Verdict: 1,500+ lines of forever-maintenance interpreter code that reinvents what the Go toolchain already has. The AST interpreter is the option the original roadmap gravitated toward precisely because it is in-process and fast, but the long-tail feature chase is real and undisruptable.

The ranking we landed on¶

Manifest + verify (J), with //go:embed for large literals. Zero build-time machinery. User sees the exact value in source or data file. Test-time -update workflow matches conventions Go programmers already know (golden tests, go generate). Breaks down only when the user genuinely cannot tolerate the manual-update step.
J → B progressive. Start with J. If the manual-update friction actually bites users, add a preprocessor step that rewrites the literal slot automatically from the spec's output. The preprocessor's job in that expansion is refreshing an existing literal from a pure spec — much more tractable than evaluating code into a vacuum because the user has already written one correct snapshot.
Helper binary (B) alone. Full automation, full Go semantics. Purity gate is the hard part; build-in-build orchestration is fiddly; per-Const compile cost amortized via a content-addressed cache (L).
Yaegi (D). External dep, still needs purity gate. Small wins for the size of the dependency.
AST interpreter (A). Do not. The scaling problem is too real and Go keeps adding features.
go/constant alone (F). Too narrow to matter standalone.

The "execution model" question was a false choice¶

The original roadmap framed the decision as "interpret a subset vs run a helper binary vs wait for Go comptime." All three assume the preprocessor has to evaluate code at build time.

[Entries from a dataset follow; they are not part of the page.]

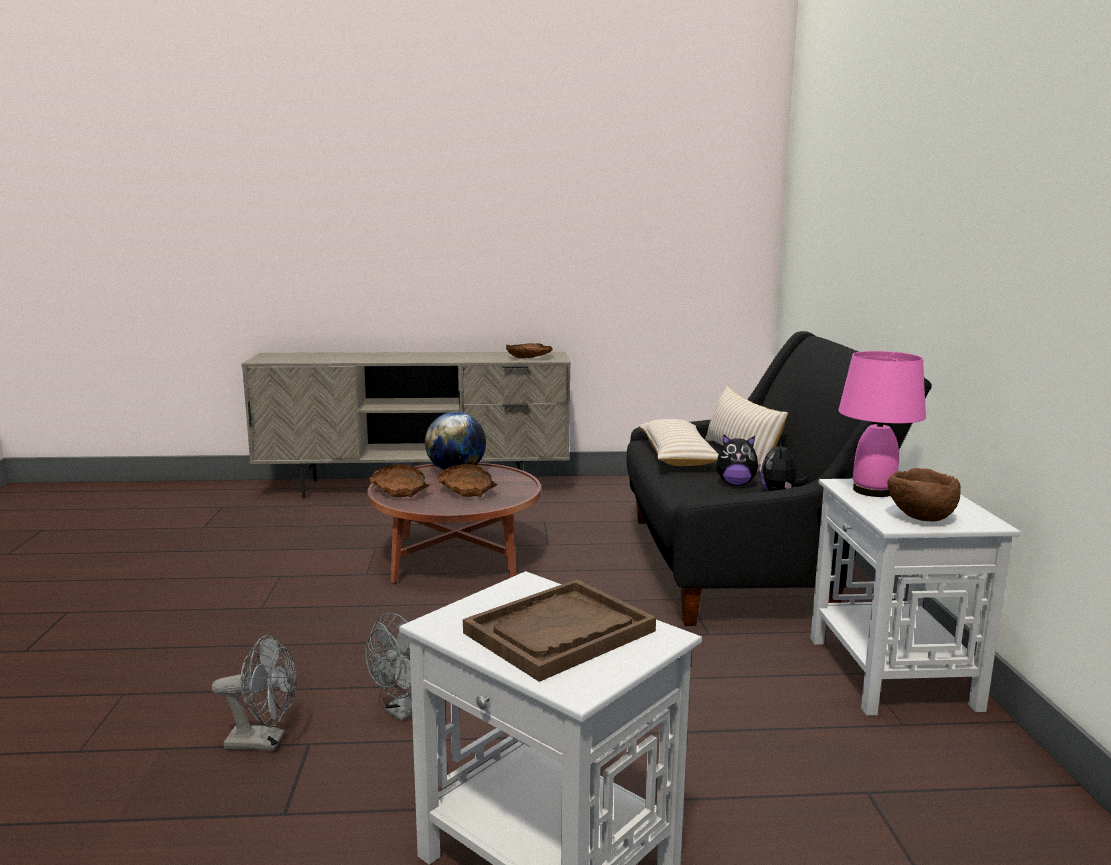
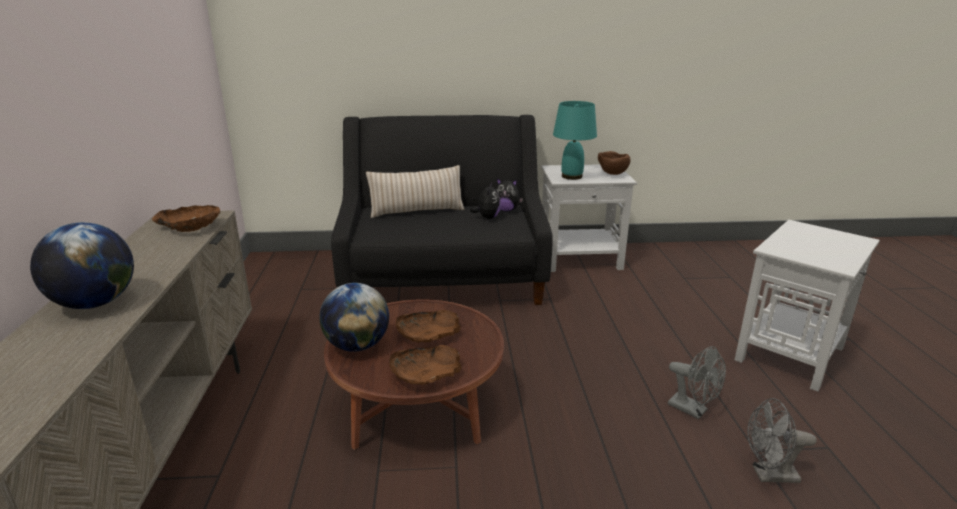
camera: 90 degrees left, 10 degrees up
grey fan [212,635,297,751] -> grey fan turned 90 degrees counterclockwise [747,398,816,483]
brown tray [463,579,656,682] -> none
beige pillow [638,419,719,466] -> none
pink table lamp [838,351,926,497] -> turquoise table lamp [553,101,597,180]
none -> globe [30,222,134,309]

The actual winning option is do not evaluate at build time at all — let the user hold the literal, verify it at test time, and refresh it on demand via a standard workflow. That option is missing from the roadmap because the framing narrowed it out. This is worth remembering for future design work on any phase: the framing of the question can smuggle in assumptions that eliminate the best answer.

What would be needed to actually ship this elsewhere¶

If someone starts a separate comptime-for-Go library tomorrow, the work below is what they inherit:

Surface API. Manifest[T any](literal T, spec func() T) T plus a test-time VerifyManifest[T] — plus whatever -update plumbing fits the library's ambitions.
Purity story. For the J-only path, purity is entirely user-discipline — the test catches non-determinism. For any path that runs user code during the build, a purity gate (syntactic call-graph walk at minimum, static taint analysis at most) has to be designed and implemented.
Literal emission. Go-source printing for arbitrary values that might appear on the left-hand side of a Manifest call. JSON is not enough; type identity and generated-code clarity matter.
Cache story. Content-addressed by source hash keyed off the spec function's transitive dependencies. Go's build cache key does not include this, so the library has to roll its own or accept stale builds on cache hits.
Test tooling. -update as a convention requires the library's tests to know how to find the right source file and rewrite the literal without disturbing surrounding code. go/printer produces reformatted output that can disturb unrelated lines; a token-level rewrite is cleaner.

None of this is out of reach. All of it is a separate project, not a phase of proven.